I needed more water flow. A 3/4 inch pond pump forced down to 1/4 hose just doesn't work very well. Too much restriction to get good flow.

I had to make a water tipper to help my grow bed siphon start and stop. This just fills up with water slowly and then dumps the water at once into the bed. The small water pulse surge is often enough to trigger a slow siphon.

This is fine and dandy, but I have a 3d printer. So I spent some time with a Fluid Dynamics textbook and openscad and came up with an adapter for running multiple hoses out of my pump – 

I think it's a first. I haven't found anybody else who made a laminar flow reducer for a pond pump. This thing induces laminar water flow through a series of small honeycomb shaped features inside the adapter.

It was very challenging for me to make, as my math skills aren't up to par. I kinda had to trial and error it instead of solving the problem with math.

In the end, it's designed to be printed, with a center support column running up the center to make the upper section easy to print.

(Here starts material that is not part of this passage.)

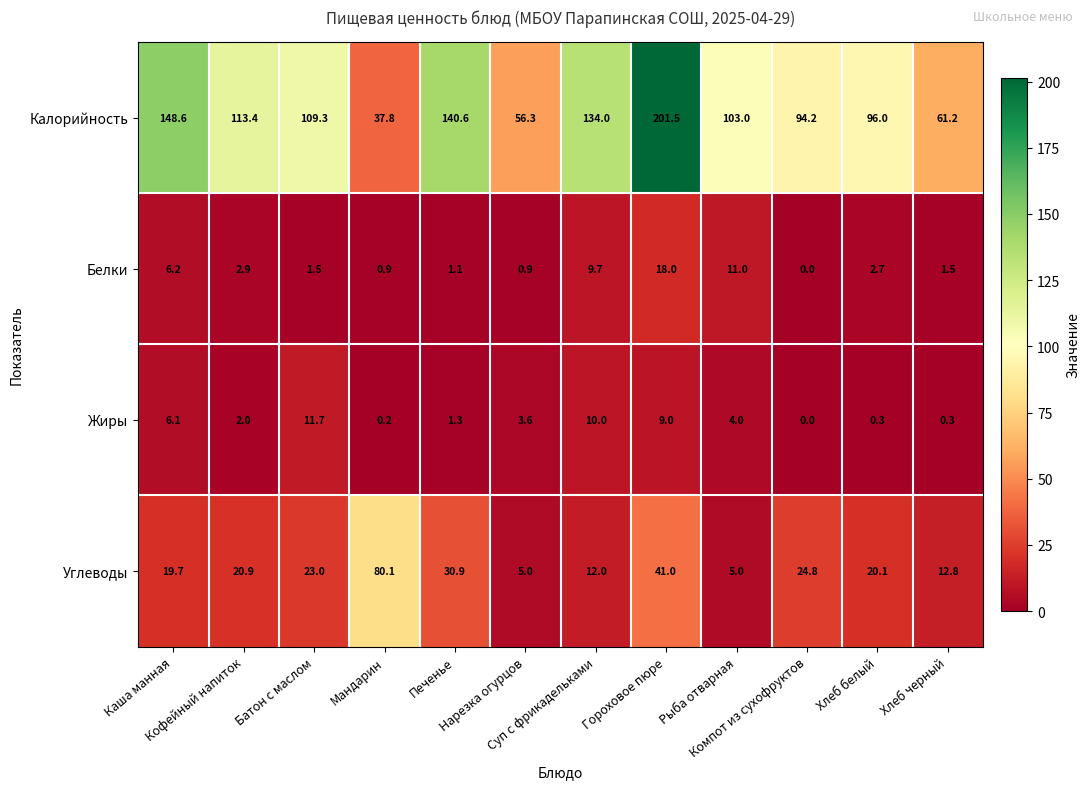

What is the average value of the Калорийность series?

108.0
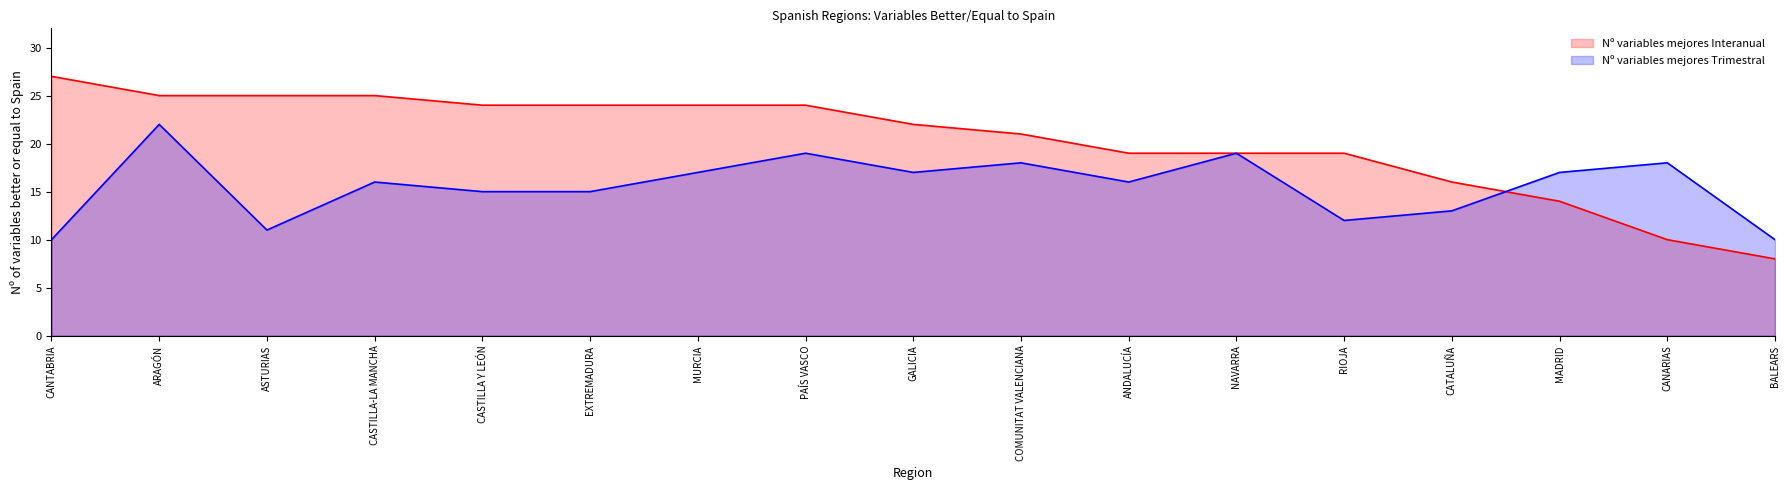

What is the sum of all Nº variables mejores Trimestral values?

265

The best part is that the goofy thing works!. I get the same water flow out of the heater line as before PLUS I get 2 additional water lines that are providing a significant additional water flow. I'd expect it to work poorly do to all the plastic that's in the water flow, but it seems to be efficient enough to overcome all the extra gunk in the way.

In album

Seriously stupid going on. Aquarium water heater off the furnace flue.

Water tipper mocked up with various bits to induce a water surge to trigger the bell siphon

Honeycomb feature inside the adapter to induce laminar flow.

3 different hoses come out of this one pump adapter.

I broke the first print in half to verify that it printed the way I wanted it to. (It’s my story, let me tell it the way I want to)

The pump running 3 separate hoses.

Tearing down a 75 gallon tank to clean up water

My Overflow box strikes again! This thing is the bane of my carpeting! This time, it caused a flood in a different way. The drain tubes fell out of the tank. They stayed put for over a month, then fell out twice within 6 hours. I don’t get it.

Trying to dry out under the tank. This didn’t work very well. I was told ‘the house stank’ so the tank has to move so the leak can be cleaned up properly.

This is the area where the tubes went. The hoses just slipped into the tank here between the filter and the side of the light hood. The tubes where long enough, it just seemed to work well.

My solution is to simple – put a long deck screw in so I can affix the tubes to the screw so they won’t fall out anymore.

The water left in the tank got put into 2 large totes and a 5 gallon bucket. The Oscars are in one of the tubs. Brother is checking out the fish here.

The tank is sitting on some saw horses so it’s out of the way. I moved the base aside just to get it out of the way. The tank can set on the saw horses just fine while the carpet dries.

The room gets a little bare with the tank missing.

The tank hopefully get all put back together tonight.